> _Goal of the exercise_: Count the lines in the data below that contain the word "Investigación", and reply with only that number.

> _Data extracts_:
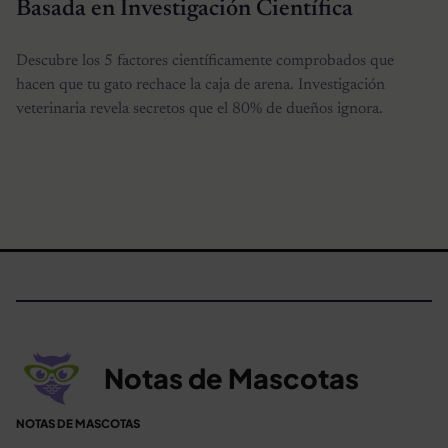
Basada en Investigación Científica
Descubre los 5 factores científicamente comprobados que
hacen que tu gato rechace la caja de arena. Investigación
veterinaria revela secretos que el 80% de dueños ignora.
Notas de Mascotas
NOTAS DE MASCOTAS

> _Answer box_: 2